GPU Cluster Scheduling & Kubernetes Native AI Platforms Architected a multi-cluster scheduling system spanning 5 GPU clusters, enabling cross-cluster workload orchestration, resource pooling, and improved global utilization. Reviewer and contributor to Volcano (CNCF), with contributions to gang scheduling, capacity plugin correctness, and DRA resource management. End-to-end ML platform design on Kubernetes: job lifecycle management, GPU affinity, multi-tenancy, autoscaling, and observability.
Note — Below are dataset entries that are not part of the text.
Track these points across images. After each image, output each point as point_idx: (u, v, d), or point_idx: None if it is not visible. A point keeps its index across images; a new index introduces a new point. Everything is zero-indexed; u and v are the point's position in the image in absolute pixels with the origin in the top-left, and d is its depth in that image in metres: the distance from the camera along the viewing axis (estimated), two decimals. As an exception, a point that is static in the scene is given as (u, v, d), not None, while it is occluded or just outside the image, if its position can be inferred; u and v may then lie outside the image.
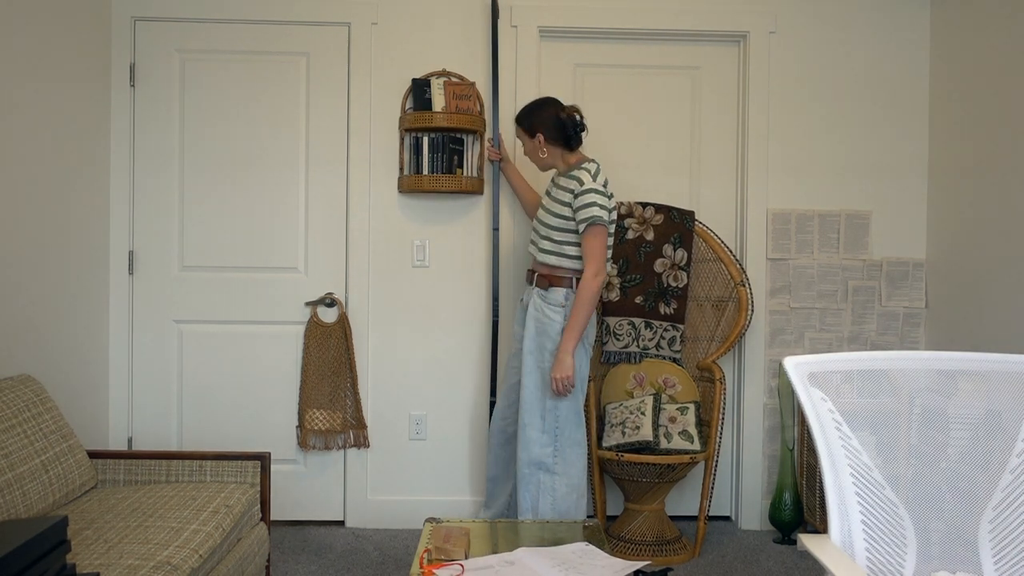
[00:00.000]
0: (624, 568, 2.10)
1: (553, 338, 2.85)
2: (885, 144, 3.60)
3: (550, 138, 2.93)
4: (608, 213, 2.82)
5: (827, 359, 1.72)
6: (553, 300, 2.87)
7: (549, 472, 2.88)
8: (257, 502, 2.66)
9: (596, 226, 2.78)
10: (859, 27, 3.59)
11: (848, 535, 1.67)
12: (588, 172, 2.83)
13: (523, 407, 2.90)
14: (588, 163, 2.88)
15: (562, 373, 2.79)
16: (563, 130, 2.91)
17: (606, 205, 2.81)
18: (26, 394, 2.44)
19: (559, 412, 2.88)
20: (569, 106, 2.95)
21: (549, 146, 2.94)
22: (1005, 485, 1.72)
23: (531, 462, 2.88)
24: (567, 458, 2.88)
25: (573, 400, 2.88)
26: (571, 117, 2.91)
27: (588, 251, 2.80)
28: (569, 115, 2.91)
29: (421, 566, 2.11)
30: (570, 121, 2.90)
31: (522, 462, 2.90)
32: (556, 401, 2.87)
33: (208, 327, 3.52)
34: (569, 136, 2.92)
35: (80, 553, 2.02)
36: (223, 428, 3.53)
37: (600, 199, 2.80)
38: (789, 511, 3.36)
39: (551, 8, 3.52)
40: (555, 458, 2.88)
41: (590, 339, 2.92)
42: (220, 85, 3.50)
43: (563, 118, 2.91)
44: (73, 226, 3.14)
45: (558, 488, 2.87)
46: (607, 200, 2.82)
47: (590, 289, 2.80)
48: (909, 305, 3.60)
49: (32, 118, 2.84)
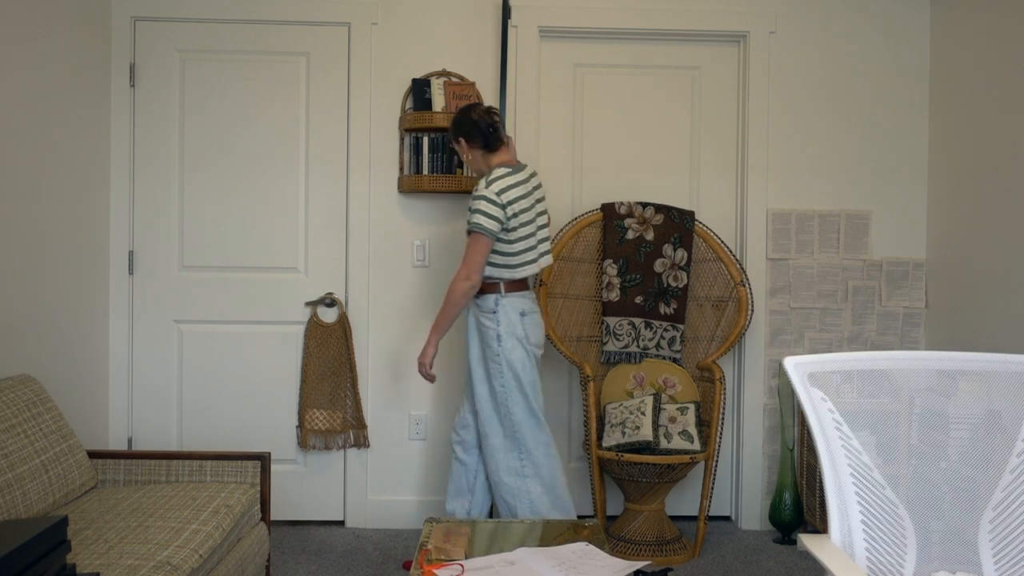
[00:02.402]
0: (624, 568, 2.10)
1: (492, 346, 2.85)
2: (885, 144, 3.60)
3: (469, 141, 2.91)
4: (494, 221, 2.75)
5: (827, 359, 1.73)
6: (485, 307, 2.87)
7: (520, 476, 2.87)
8: (257, 502, 2.66)
9: (475, 234, 2.78)
10: (859, 27, 3.59)
11: (848, 535, 1.68)
12: (485, 178, 2.81)
13: (480, 418, 2.91)
14: (498, 168, 2.83)
15: (420, 359, 2.92)
16: (478, 131, 2.87)
17: (491, 212, 2.74)
18: (26, 394, 2.44)
19: (513, 417, 2.86)
20: (484, 107, 2.90)
21: (471, 150, 2.92)
22: (1005, 485, 1.72)
23: (500, 470, 2.88)
24: (535, 460, 2.88)
25: (523, 402, 2.86)
26: (483, 118, 2.86)
27: (464, 254, 2.81)
28: (480, 116, 2.87)
29: (421, 566, 2.11)
30: (483, 122, 2.86)
31: (491, 471, 2.90)
32: (509, 406, 2.86)
33: (208, 327, 3.52)
34: (486, 137, 2.87)
35: (80, 553, 2.02)
36: (223, 428, 3.53)
37: (485, 206, 2.76)
38: (789, 511, 3.36)
39: (551, 8, 3.52)
40: (522, 462, 2.88)
41: (531, 340, 2.88)
42: (220, 85, 3.50)
43: (475, 119, 2.87)
44: (73, 226, 3.14)
45: (532, 491, 2.87)
46: (495, 208, 2.75)
47: (454, 290, 2.82)
48: (909, 305, 3.60)
49: (32, 118, 2.84)
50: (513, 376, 2.85)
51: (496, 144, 2.89)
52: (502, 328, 2.83)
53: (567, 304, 3.44)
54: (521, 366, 2.85)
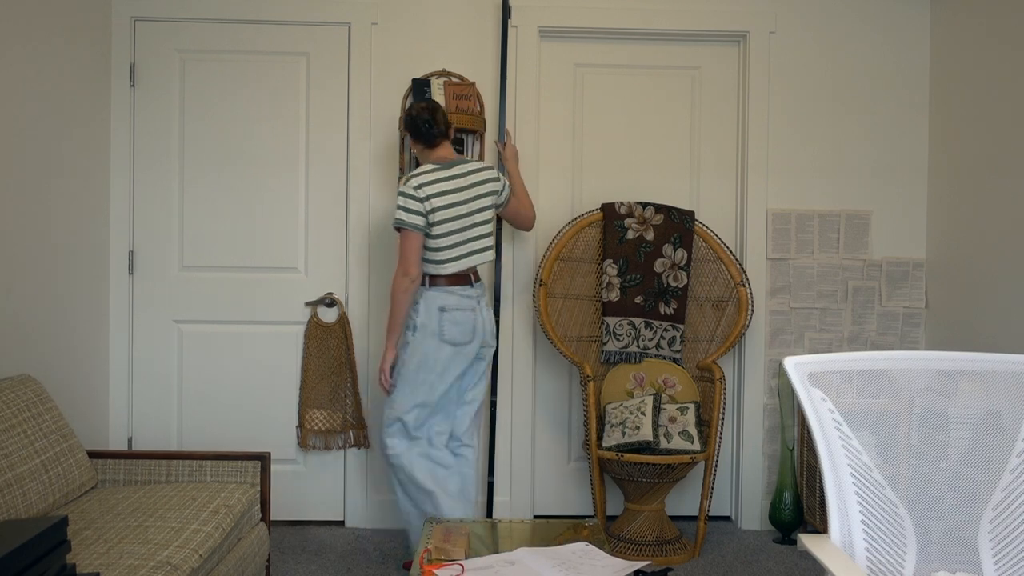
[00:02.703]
0: (624, 568, 2.10)
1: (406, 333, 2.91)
2: (885, 144, 3.60)
3: (412, 137, 2.95)
4: (413, 215, 2.78)
5: (827, 359, 1.73)
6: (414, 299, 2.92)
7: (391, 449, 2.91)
8: (257, 502, 2.66)
9: (398, 230, 2.83)
10: (859, 27, 3.59)
11: (848, 535, 1.67)
12: (407, 175, 2.87)
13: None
14: (427, 164, 2.88)
15: (380, 366, 2.93)
16: (415, 127, 2.90)
17: (408, 207, 2.78)
18: (26, 394, 2.44)
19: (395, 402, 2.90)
20: (425, 103, 2.91)
21: (415, 145, 2.97)
22: (1005, 485, 1.72)
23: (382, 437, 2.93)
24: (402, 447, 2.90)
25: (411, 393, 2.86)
26: (420, 114, 2.89)
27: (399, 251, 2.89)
28: (419, 112, 2.89)
29: (421, 566, 2.11)
30: (420, 118, 2.89)
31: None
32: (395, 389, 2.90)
33: (208, 327, 3.52)
34: (421, 133, 2.90)
35: (80, 553, 2.02)
36: (223, 428, 3.53)
37: (403, 201, 2.80)
38: (789, 511, 3.36)
39: (551, 8, 3.52)
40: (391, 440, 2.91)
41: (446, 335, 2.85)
42: (220, 85, 3.50)
43: (414, 115, 2.90)
44: (73, 226, 3.14)
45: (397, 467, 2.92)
46: (412, 202, 2.78)
47: (394, 288, 2.86)
48: (909, 305, 3.60)
49: (32, 118, 2.84)
50: (414, 366, 2.86)
51: (433, 140, 2.90)
52: (418, 320, 2.87)
53: (567, 304, 3.44)
54: (424, 359, 2.86)
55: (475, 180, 2.91)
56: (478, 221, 2.91)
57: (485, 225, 2.94)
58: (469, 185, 2.89)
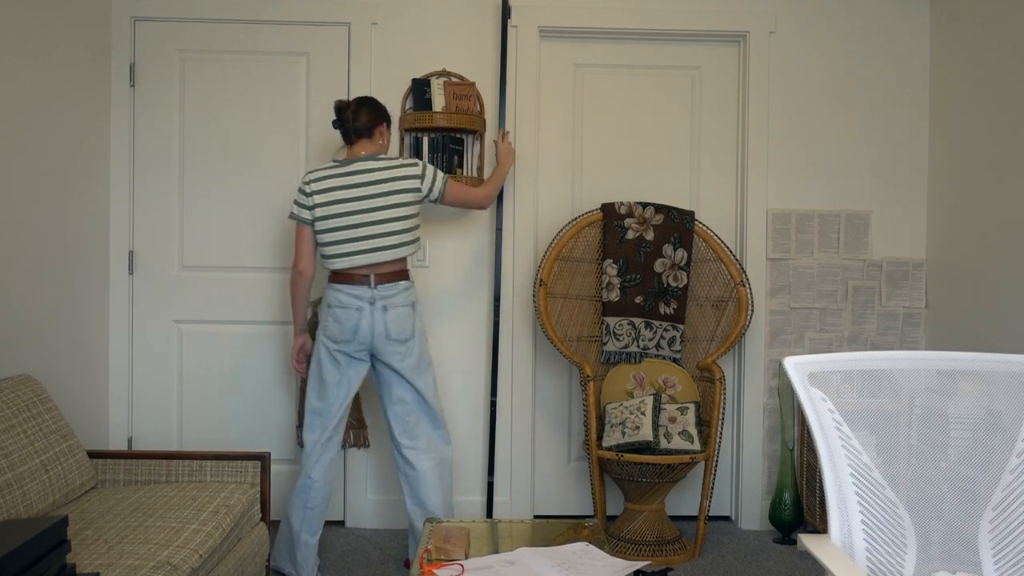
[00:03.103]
0: (624, 568, 2.10)
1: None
2: (885, 144, 3.60)
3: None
4: (299, 208, 2.85)
5: (827, 359, 1.72)
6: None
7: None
8: (257, 502, 2.66)
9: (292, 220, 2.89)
10: (859, 27, 3.59)
11: (848, 535, 1.67)
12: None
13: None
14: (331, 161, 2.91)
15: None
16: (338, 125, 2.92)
17: (297, 200, 2.86)
18: (26, 394, 2.44)
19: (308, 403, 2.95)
20: (346, 102, 2.90)
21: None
22: (1005, 485, 1.72)
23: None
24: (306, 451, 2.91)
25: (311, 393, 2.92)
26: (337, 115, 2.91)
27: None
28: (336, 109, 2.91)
29: (421, 566, 2.11)
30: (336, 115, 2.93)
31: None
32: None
33: (208, 327, 3.52)
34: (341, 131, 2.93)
35: (80, 553, 2.02)
36: (223, 428, 3.53)
37: (295, 195, 2.94)
38: (789, 511, 3.36)
39: (551, 8, 3.52)
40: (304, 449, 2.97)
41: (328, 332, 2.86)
42: (220, 85, 3.50)
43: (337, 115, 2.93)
44: (73, 226, 3.14)
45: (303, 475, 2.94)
46: (301, 196, 2.85)
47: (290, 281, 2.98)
48: (909, 305, 3.60)
49: (32, 118, 2.84)
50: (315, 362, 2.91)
51: (347, 138, 2.91)
52: (320, 317, 2.92)
53: (567, 304, 3.44)
54: (317, 356, 2.90)
55: (378, 178, 2.80)
56: (376, 220, 2.80)
57: (388, 224, 2.81)
58: (366, 183, 2.80)
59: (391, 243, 2.82)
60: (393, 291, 2.84)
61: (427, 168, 2.89)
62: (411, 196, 2.84)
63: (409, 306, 2.88)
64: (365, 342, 2.84)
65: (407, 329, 2.86)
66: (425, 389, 2.93)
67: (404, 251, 2.85)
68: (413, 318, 2.89)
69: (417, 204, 2.88)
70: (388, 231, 2.82)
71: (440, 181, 2.92)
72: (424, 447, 2.94)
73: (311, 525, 2.90)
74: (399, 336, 2.85)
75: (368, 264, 2.81)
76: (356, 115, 2.86)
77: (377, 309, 2.82)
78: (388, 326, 2.83)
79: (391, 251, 2.82)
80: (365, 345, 2.85)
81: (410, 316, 2.88)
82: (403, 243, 2.84)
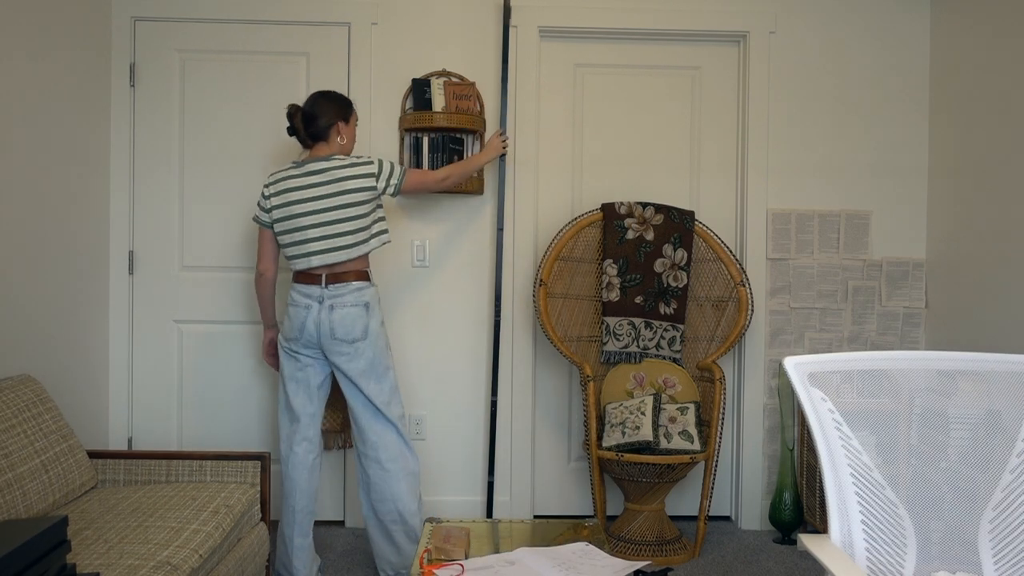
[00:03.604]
0: (624, 568, 2.10)
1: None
2: (885, 144, 3.60)
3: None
4: (260, 212, 2.88)
5: (827, 359, 1.72)
6: None
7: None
8: (257, 502, 2.66)
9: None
10: (859, 27, 3.59)
11: (848, 535, 1.67)
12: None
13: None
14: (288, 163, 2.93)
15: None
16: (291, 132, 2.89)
17: (258, 203, 2.90)
18: (26, 394, 2.44)
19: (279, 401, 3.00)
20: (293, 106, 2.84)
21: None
22: (1005, 485, 1.72)
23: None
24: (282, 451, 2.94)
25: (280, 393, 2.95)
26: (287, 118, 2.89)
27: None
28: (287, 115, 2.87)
29: (421, 566, 2.11)
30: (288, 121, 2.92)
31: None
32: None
33: (208, 327, 3.52)
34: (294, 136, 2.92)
35: (80, 553, 2.02)
36: (223, 428, 3.53)
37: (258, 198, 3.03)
38: (789, 511, 3.36)
39: (551, 8, 3.52)
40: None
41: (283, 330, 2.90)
42: (220, 85, 3.50)
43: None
44: (73, 226, 3.14)
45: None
46: (260, 199, 2.88)
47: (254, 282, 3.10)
48: (909, 305, 3.60)
49: (32, 118, 2.84)
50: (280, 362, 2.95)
51: (302, 143, 2.88)
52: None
53: (567, 304, 3.44)
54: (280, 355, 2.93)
55: (330, 178, 2.77)
56: (328, 220, 2.77)
57: (340, 224, 2.77)
58: (319, 183, 2.77)
59: (345, 243, 2.77)
60: (343, 290, 2.79)
61: (383, 164, 2.83)
62: (365, 195, 2.78)
63: (360, 306, 2.80)
64: (312, 340, 2.80)
65: (355, 330, 2.78)
66: (376, 395, 2.83)
67: (360, 249, 2.80)
68: (367, 319, 2.80)
69: (371, 202, 2.81)
70: (341, 231, 2.77)
71: (396, 176, 2.84)
72: (378, 456, 2.86)
73: (301, 527, 2.89)
74: (344, 336, 2.78)
75: (324, 264, 2.78)
76: (306, 121, 2.83)
77: (325, 307, 2.78)
78: (333, 324, 2.78)
79: (345, 251, 2.77)
80: (313, 343, 2.81)
81: (361, 317, 2.80)
82: (357, 242, 2.79)
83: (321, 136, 2.83)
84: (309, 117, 2.82)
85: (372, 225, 2.83)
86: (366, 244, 2.81)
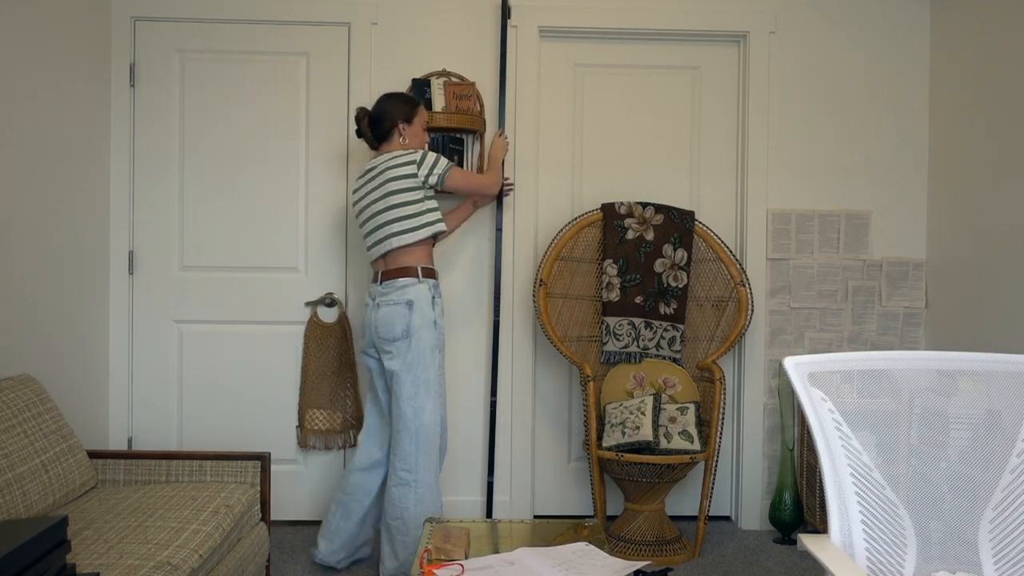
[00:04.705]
0: (624, 568, 2.10)
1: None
2: (885, 144, 3.60)
3: None
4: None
5: (827, 359, 1.72)
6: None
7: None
8: (257, 502, 2.66)
9: None
10: (859, 27, 3.59)
11: (848, 535, 1.67)
12: None
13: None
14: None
15: None
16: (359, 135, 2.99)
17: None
18: (26, 394, 2.44)
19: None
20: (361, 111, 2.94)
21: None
22: (1005, 485, 1.72)
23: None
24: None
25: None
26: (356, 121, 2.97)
27: None
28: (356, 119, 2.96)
29: (421, 566, 2.11)
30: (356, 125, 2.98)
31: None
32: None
33: (208, 327, 3.52)
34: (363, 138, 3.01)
35: (80, 553, 2.02)
36: (223, 428, 3.53)
37: None
38: (789, 511, 3.36)
39: (551, 8, 3.52)
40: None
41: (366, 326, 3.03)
42: (220, 85, 3.50)
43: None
44: (73, 226, 3.14)
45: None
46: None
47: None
48: (909, 305, 3.60)
49: (32, 118, 2.84)
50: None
51: (371, 146, 2.99)
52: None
53: (567, 304, 3.44)
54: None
55: (379, 171, 2.85)
56: (377, 211, 2.85)
57: (385, 212, 2.83)
58: (371, 179, 2.89)
59: (392, 231, 2.84)
60: (389, 288, 2.84)
61: (427, 155, 2.86)
62: (407, 183, 2.82)
63: (402, 304, 2.80)
64: (370, 339, 2.93)
65: (395, 328, 2.79)
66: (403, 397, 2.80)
67: (404, 239, 2.82)
68: (409, 318, 2.79)
69: (415, 190, 2.83)
70: (386, 220, 2.85)
71: (441, 167, 2.86)
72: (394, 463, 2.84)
73: (344, 510, 3.00)
74: (386, 334, 2.81)
75: (380, 255, 2.90)
76: (372, 125, 2.95)
77: (375, 306, 2.88)
78: (377, 323, 2.85)
79: (393, 239, 2.83)
80: (371, 342, 2.94)
81: (403, 315, 2.79)
82: (403, 230, 2.82)
83: (385, 137, 2.95)
84: (375, 120, 2.94)
85: (420, 215, 2.85)
86: (413, 233, 2.83)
Agentic RL & Inference Infrastructure Infrastructure for agentic RL training and inference. Integrated RL training frameworks (veRL, AReaL, NeMo-RL) and high-throughput inference engines (vLLM, SGLang) into production platforms. Built a pluggable OSWorld sandbox provider on the training platform, enabling closed-loop RL training pipelines for computer-use agents at scale.
| Layer | Technologies |
|---|---|
| Training Frameworks | PyTorch, Ray |
| RL Training | veRL, AReaL, NeMo-RL |
| Inference | vLLM, SGLang |
| Distributed | NCCL |
| Orchestration | Kubernetes, Volcano |
| Hardware | A100, H100, GB200 |
- Systems thinking first — AI infrastructure requires deep understanding of the full stack: hardware, networking, runtime, and model architecture.
- Measure before optimizing — bottlenecks in distributed training are rarely where intuition suggests. Profile first, optimize second.
- volcano-sh/volcano — Reviewer & Contributor. Core focus on GPU scheduling correctness and scalability for AI workloads.
- volcengine/verl · inclusionAI/AReaL · NVIDIA/NeMo-RL — Contributor. Agentic RL training infrastructure and inference backend stability.
Particularly drawn to automated research and self-improving agents — systems that can autonomously explore, experiment, and refine themselves. Interested in the infrastructure challenges these workloads introduce: long-horizon task execution, scalable sandbox environments, and tight feedback loops between inference and training.